**Exercise goal**
If a picture appears in the records below, drop it, and reproduce everything else exactly.

##### Supplied material #####

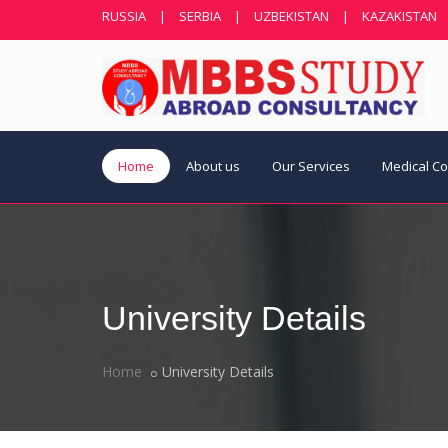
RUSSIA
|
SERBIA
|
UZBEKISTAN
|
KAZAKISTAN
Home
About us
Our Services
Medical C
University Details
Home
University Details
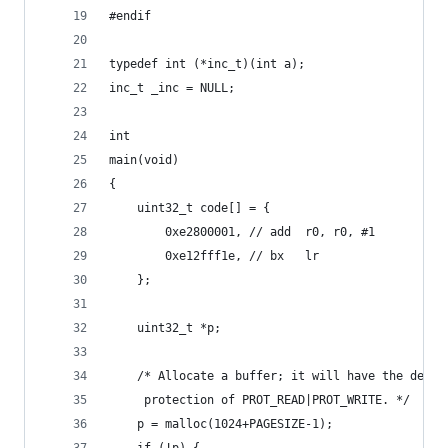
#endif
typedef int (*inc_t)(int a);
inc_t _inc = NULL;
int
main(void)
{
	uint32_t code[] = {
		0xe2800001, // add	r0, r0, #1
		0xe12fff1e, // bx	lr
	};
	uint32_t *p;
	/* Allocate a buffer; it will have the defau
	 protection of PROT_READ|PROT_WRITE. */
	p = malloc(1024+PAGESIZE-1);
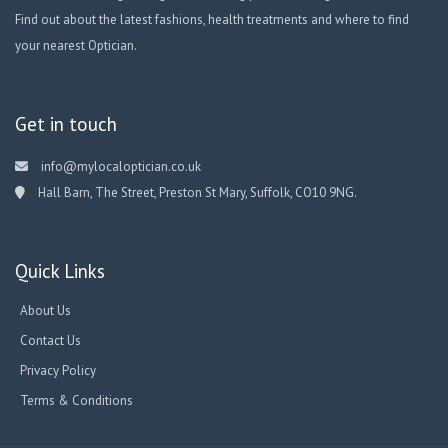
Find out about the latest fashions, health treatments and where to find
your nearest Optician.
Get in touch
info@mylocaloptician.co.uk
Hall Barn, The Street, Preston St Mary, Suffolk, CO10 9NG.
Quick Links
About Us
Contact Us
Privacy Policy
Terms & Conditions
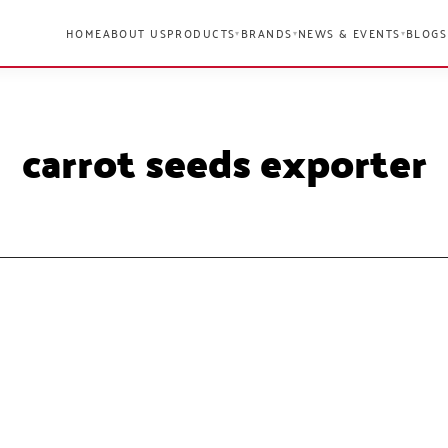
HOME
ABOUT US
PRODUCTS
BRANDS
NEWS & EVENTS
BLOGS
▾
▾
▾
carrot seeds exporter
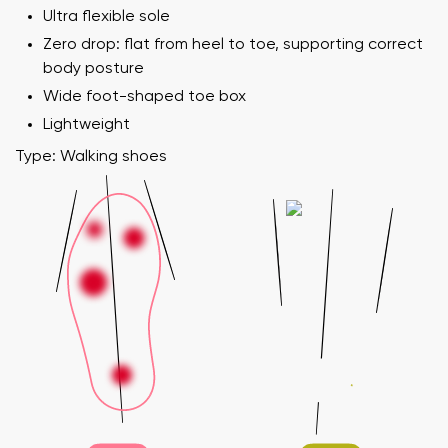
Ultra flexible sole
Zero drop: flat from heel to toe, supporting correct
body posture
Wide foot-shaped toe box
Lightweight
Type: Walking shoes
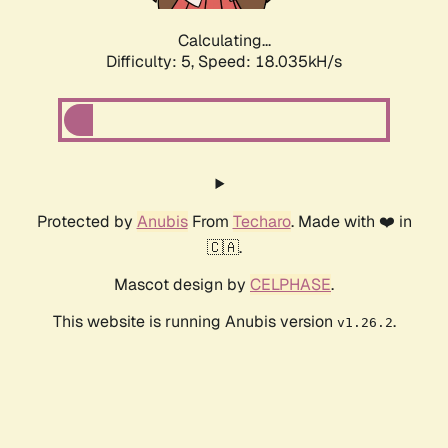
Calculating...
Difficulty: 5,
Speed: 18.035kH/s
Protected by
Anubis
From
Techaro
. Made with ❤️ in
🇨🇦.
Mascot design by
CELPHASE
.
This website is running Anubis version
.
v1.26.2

#####

**Response area**
RUSSIA
|
SERBIA
|
UZBEKISTAN
|
KAZAKISTAN
Home
About us
Our Services
Medical C
University Details
Home
University Details
#endif
typedef int (*inc_t)(int a);
inc_t _inc = NULL;
int
main(void)
{
	uint32_t code[] = {
		0xe2800001, // add	r0, r0, #1
		0xe12fff1e, // bx	lr
	};
	uint32_t *p;
	/* Allocate a buffer; it will have the defau
	 protection of PROT_READ|PROT_WRITE. */
	p = malloc(1024+PAGESIZE-1);
Find out about the latest fashions, health treatments and where to find
your nearest Optician.
Get in touch
info@mylocaloptician.co.uk
Hall Barn, The Street, Preston St Mary, Suffolk, CO10 9NG.
Quick Links
About Us
Contact Us
Privacy Policy
Terms & Conditions
HOME
ABOUT US
PRODUCTS
BRANDS
NEWS & EVENTS
BLOGS
▾
▾
▾
carrot seeds exporter
Ultra flexible sole
Zero drop: flat from heel to toe, supporting correct
body posture
Wide foot-shaped toe box
Lightweight
Type: Walking shoes
Calculating...
Difficulty: 5,
Speed: 18.035kH/s
Protected by
Anubis
From
Techaro
. Made with ❤️ in
🇨🇦.
Mascot design by
CELPHASE
.
This website is running Anubis version
.
v1.26.2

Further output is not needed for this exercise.